### Document
Il y a deux grandes catégories de mondes divins.

Le monde des deva

-> Il y a le monde des deva — le mot deva donnera plus tard en latin le mot « deus », qui donnera le mot français « dieu ». Ce monde-là est une sorte de paradis, avec des jardins absolument somptueux, et des palaces gigantesques. Les êtres qui y demeurent vivent extrêmement longtemps, des dizaines de milliers d’années, voire des millions d’années. Leur corps ne change pas. Ils apparaissent adultes, très jeunes et très beaux, et vivent longtemps sans une ride. La vieillesse ne se manifeste que lors des tout derniers jours. Ces êtres ont une fragrance naturelle délicieuse, qui les dispense de parfum. Ils n’ont pas d’organes digestifs, ni d’organes sexuels, car à ce niveau-là, la jouissance qu’ils éprouvent dans leur quotidien est suffisante et les dispense d’avoir à se livrer à des actes carnassiers. Cependant, il est dit qu’il y a des hommes et qu’il y a des femmes. Il n’y a cependant pas d’accouplement dans le monde des deva. Nous y naissons par apparition spontanée ; sans passer par un utérus, ni par un œuf.

Vivre là-haut, c’est savourer, consommer. C’est le résultat d’avoir accompli, dans le monde humain essentiellement – car en dehors de celui-ci, il n’y a guère d’opportunité de le faire – un grand nombre d’actes sains et positifs, basés sur la générosité, le partage, le désintéressement. Mais même les êtres qui vivent là ne font pas le nécessaire pour y rester. Ils savourent, ils consomment, ils dégustent, et de ce fait, n’ont pas l’idée d’accomplir des actes positifs et des actes généreux, d’autant plus que cela n’est d’aucun service dans le monde où ils vivent, puisque tout le monde est heureux.

Ainsi, voilà comment se passe le cycle, voilà comment nous vivons. Nous vivons entre ces cinq mondes essentiellement : les enfers, les peta, les animaux, les humains et les deva. Comme une onde, nous passons de l’un à l’autre, nous montons, nous redescendons, puis lorsque nous sommes arrivés en bas, nous remontons, car lorsqu’on est en bas on ne peut que remonter, et lorsqu’on est en haut, on ne peut que redescendre. Nous ne nous stabilisons jamais. Le monde est toujours instable et en mouvement. Pareillement, nos vies sont toujours instables et en mouvement.

### Lignes extraites
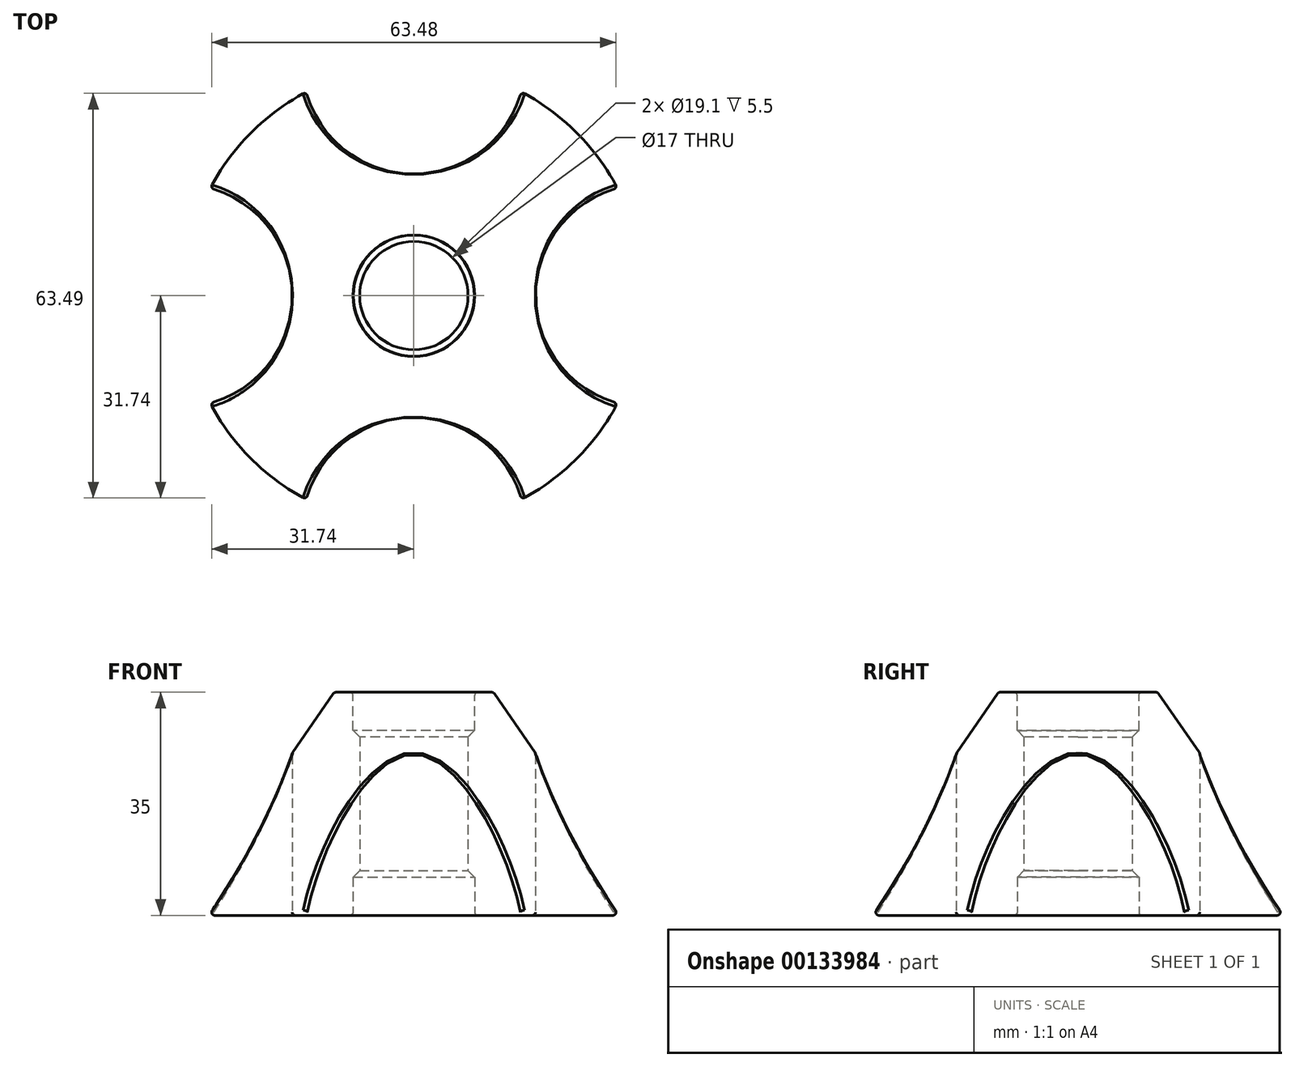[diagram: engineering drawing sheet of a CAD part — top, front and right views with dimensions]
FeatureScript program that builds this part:
annotation { "Feature Type Name" : "Feature", "Feature Type Description" : "" }
export const myFeature = defineFeature(function(context is Context, id is Id, definition is map)
    precondition{}
    {
        {
            var Q0;
            Q0=qCreatedBy(makeId("Top.planeOp"),FACE);
            var sketch = newSketch(context, id + "F0", { "sketchPlane" : qUnion([Q0])});
            skCircle(sketch, "E0", {"center": v(0, 0) * mm, "radius": 36.6 * mm});
            skSolve(sketch);
        }
        {
            var Q0;
            Q0=qCreatedBy(makeId("Top.planeOp"),FACE);
            cPlane(context, id + "F1", {"entities" : qUnion([Q0]), "cplaneType" : CPlaneType.OFFSET, "offset" : 35 * mm, "width" : 150 * mm, "height" : 150 * mm});
        }
        {
            var Q0;
            Q0=qCreatedBy(id+"F1.planeOp",FACE);
            var sketch = newSketch(context, id + "F2", { "sketchPlane" : qUnion([Q0])});
            skCircle(sketch, "E1", {"center": v(0, 0) * mm, "radius": 12.5 * mm});
            skSolve(sketch);
        }
        {
            var Q0;
            Q0=makeQuery(id+"F0.imprint","IMPRINT",FACE,{"disambiguationData":[TD([[makeQuery(id+"F0.imprint","IMPRINT",EDGE,{"derivedFrom":sQuery(id+"F0.wireOp",EDGE,"E0")}),1.0]])]});
            var Q1;
            Q1=makeQuery(id+"F2.imprint","IMPRINT",FACE,{"disambiguationData":[TD([[makeQuery(id+"F2.imprint","IMPRINT",EDGE,{"derivedFrom":sQuery(id+"F2.wireOp",EDGE,"E1")}),1.0]])]});
            loft(context, id + "F3", {"sheetProfilesArray" : [{ "sheetProfileEntities" : qUnion([Q0]) }, { "sheetProfileEntities" : qUnion([Q1]) }]});
        }
        {
            var Q0;
            Q0=makeQuery(id+"F3.opLoft","CAP_FACE",FACE,{"disambiguationData":[OSD([makeQuery(id+"F0.imprint","IMPRINT",FACE,{"disambiguationData":[TD([[makeQuery(id+"F0.imprint","IMPRINT",EDGE,{"derivedFrom":sQuery(id+"F0.wireOp",EDGE,"E0")}),1.0]])]})])],"isStart":true});
            var sketch = newSketch(context, id + "F4", { "sketchPlane" : qUnion([Q0])});
            skCircle(sketch, "E2", {"center": v(0, 0) * mm, "radius": 9.55 * mm});
            skSolve(sketch);
        }
        {
            var Q0;
            Q0 = qSketchRegion(id + "F4", true);
            extrude(context, id + "F5", {"entities" : qUnion([Q0]), "operationType" : NewBodyOperationType.REMOVE, "oppositeDirection" : true, "depth" : 6 * mm, "offsetDistance" : 25 * mm});
        }
        {
            var Q0;
            Q0=makeQuery(id+"F3.opLoft","CAP_FACE",FACE,{"disambiguationData":[OSD([makeQuery(id+"F2.imprint","IMPRINT",FACE,{"disambiguationData":[TD([[makeQuery(id+"F2.imprint","IMPRINT",EDGE,{"derivedFrom":sQuery(id+"F2.wireOp",EDGE,"E1")}),1.0]])]})])],"isStart":true});
            var sketch = newSketch(context, id + "F6", { "sketchPlane" : qUnion([Q0])});
            skCircle(sketch, "E3", {"center": v(0, 0) * mm, "radius": 9.55 * mm});
            skSolve(sketch);
        }
        {
            var Q0;
            Q0=makeQuery(id+"F6.imprint","IMPRINT",FACE,{"disambiguationData":[TD([[makeQuery(id+"F6.imprint","IMPRINT",EDGE,{"derivedFrom":sQuery(id+"F6.wireOp",EDGE,"E3")}),1.0]])]});
            extrude(context, id + "F7", {"entities" : qUnion([Q0]), "operationType" : NewBodyOperationType.REMOVE, "oppositeDirection" : true, "depth" : 6 * mm, "offsetDistance" : 25 * mm});
        }
        {
            var Q0;
            Q0=makeQuery(id+"F3.opLoft","CAP_FACE",FACE,{"disambiguationData":[OSD([makeQuery(id+"F0.imprint","IMPRINT",FACE,{"disambiguationData":[TD([[makeQuery(id+"F0.imprint","IMPRINT",EDGE,{"derivedFrom":sQuery(id+"F0.wireOp",EDGE,"E0")}),1.0]])]})])],"isStart":true});
            var sketch = newSketch(context, id + "F8", { "sketchPlane" : qUnion([Q0])});
            skCircle(sketch, "E4", {"center": v(0, 0) * mm, "radius": 8.5 * mm});
            skSolve(sketch);
        }
        {
            var Q0;
            Q0 = qSketchRegion(id + "F8", true);
            extrude(context, id + "F9", {"entities" : qUnion([Q0]), "operationType" : NewBodyOperationType.REMOVE, "endBound" : BoundingType.THROUGH_ALL, "oppositeDirection" : true, "depth" : 25 * mm, "offsetDistance" : 25 * mm});
        }
        {
            var Q0;
            Q0=makeQuery(id+"F3.opLoft","CAP_FACE",FACE,{"disambiguationData":[OSD([makeQuery(id+"F0.imprint","IMPRINT",FACE,{"disambiguationData":[TD([[makeQuery(id+"F0.imprint","IMPRINT",EDGE,{"derivedFrom":sQuery(id+"F0.wireOp",EDGE,"E0")}),1.0]])]})])],"isStart":true});
            var sketch = newSketch(context, id + "F10", { "sketchPlane" : qUnion([Q0])});
            skCircle(sketch, "E5", {"center": v(0, 36.6) * mm, "radius": 17.5 * mm});
            skCircle(sketch, "E6", {"center": v(36.6, 0) * mm, "radius": 17.5 * mm});
            skCircle(sketch, "E7", {"center": v(-0.01, -36.6) * mm, "radius": 17.5 * mm});
            skCircle(sketch, "E8", {"center": v(-36.6, 0) * mm, "radius": 17.5 * mm});
            skSolve(sketch);
        }
        {
            var Q0;
            Q0 = qSketchRegion(id + "F10", true);
            extrude(context, id + "F11", {"entities" : qUnion([Q0]), "operationType" : NewBodyOperationType.REMOVE, "endBound" : BoundingType.THROUGH_ALL, "oppositeDirection" : true, "depth" : 25 * mm, "offsetDistance" : 25 * mm});
        }
        {
            var Q0;
            Q0=makeQuery(id+"F3.opLoft","CAP_FACE",FACE,{"disambiguationData":[OSD([makeQuery(id+"F0.imprint","IMPRINT",FACE,{"disambiguationData":[TD([[makeQuery(id+"F0.imprint","IMPRINT",EDGE,{"derivedFrom":sQuery(id+"F0.wireOp",EDGE,"E0")}),1.0]])]})])],"isStart":true});
            var Q1;
            Q1=makeQuery(id+"F3.opLoft","CAP_FACE",FACE,{"disambiguationData":[OSD([makeQuery(id+"F2.imprint","IMPRINT",FACE,{"disambiguationData":[TD([[makeQuery(id+"F2.imprint","IMPRINT",EDGE,{"derivedFrom":sQuery(id+"F2.wireOp",EDGE,"E1")}),1.0]])]})])],"isStart":true});
            var Q2;
            Q2=makeQuery(id+"F11.boolean.opBoolean","COPY",FACE,{"derivedFrom":makeQuery(id+"F11.opExtrude","SWEPT_FACE",FACE,{"disambiguationData":[OSD([sQuery(id+"F10.wireOp",EDGE,"E6")])]})});
            var Q3;
            Q3=makeQuery(id+"F11.boolean.opBoolean","COPY",FACE,{"derivedFrom":makeQuery(id+"F11.opExtrude","SWEPT_FACE",FACE,{"disambiguationData":[OSD([sQuery(id+"F10.wireOp",EDGE,"E5")])]})});
            var Q4;
            Q4=makeQuery(id+"F11.boolean.opBoolean","COPY",FACE,{"derivedFrom":makeQuery(id+"F11.opExtrude","SWEPT_FACE",FACE,{"disambiguationData":[OSD([sQuery(id+"F10.wireOp",EDGE,"E8")])]})});
            var Q5;
            Q5=makeQuery(id+"F11.boolean.opBoolean","COPY",FACE,{"derivedFrom":makeQuery(id+"F11.opExtrude","SWEPT_FACE",FACE,{"disambiguationData":[OSD([sQuery(id+"F10.wireOp",EDGE,"E7")])]})});
            fillet(context, id + "F12", {"entities" : qUnion([Q0, Q1, Q2, Q3, Q4, Q5]), "radius" : 0.5 * mm, "tangentPropagation" : true, "allowEdgeOverflow" : false});
        }
        {
            var Q0;
            Q0=makeQuery(id+"F9.boolean.opBoolean","INTERSECT",EDGE,{"derivedFrom":[makeQuery(id+"F7.boolean.opBoolean","COPY",FACE,{"derivedFrom":makeQuery(id+"F7.opExtrude","CAP_FACE",FACE,{"disambiguationData":[OSD([sQuery(id+"F6.wireOp",EDGE,"E3")])],"isStart":false})}),makeQuery(id+"F9.opExtrude","SWEPT_FACE",FACE,{"disambiguationData":[OSD([sQuery(id+"F8.wireOp",EDGE,"E4")])]})]});
            var Q1;
            Q1=makeQuery(id+"F9.boolean.opBoolean","INTERSECT",EDGE,{"derivedFrom":[makeQuery(id+"F5.boolean.opBoolean","COPY",FACE,{"derivedFrom":makeQuery(id+"F5.opExtrude","CAP_FACE",FACE,{"disambiguationData":[OSD([sQuery(id+"F4.wireOp",EDGE,"E2")])],"isStart":false})}),makeQuery(id+"F9.opExtrude","SWEPT_FACE",FACE,{"disambiguationData":[OSD([sQuery(id+"F8.wireOp",EDGE,"E4")])]})]});
            chamfer(context, id + "F13", {"entities" : qUnion([Q0, Q1]), "width" : 1 * mm, "tangentPropagation" : true});
        }
    });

### Consigne
Pouvez-vous prolonger le texte sur les mondes divins en reprenant juste après sa dernière phrase ?

### Réponse rédigée
L’expérience de la divinité

Une démarche fascinante

Néanmoins, il existe la possibilité, en particulier pour les humains, de faire un saut, de se mettre en orbite du monde. Cette démarche est tout à fait particulière. Elle est fascinante, elle attire les peuples depuis toujours. C’est l’expérience de la divinité, qu’on appelle brahmā, qui est en dehors de ces cinq mondes. C’est une mise en orbite autour de ces cinq mondes, en apesanteur. C’est un état de conscience, totalement absorbée dans sa propre plénitude, dans sa propre sérénité. La conscience demeure ainsi absorbée pendant des durées de temps incommensurables. On pourrait presque dire une éternité ; des milliers de milliards d’années, voire des millions de milliards d’années. Cela dure tellement longtemps que nous avons l’impression que nous n’en redescendrons plus jamais et que nous n’y sommes jamais apparus.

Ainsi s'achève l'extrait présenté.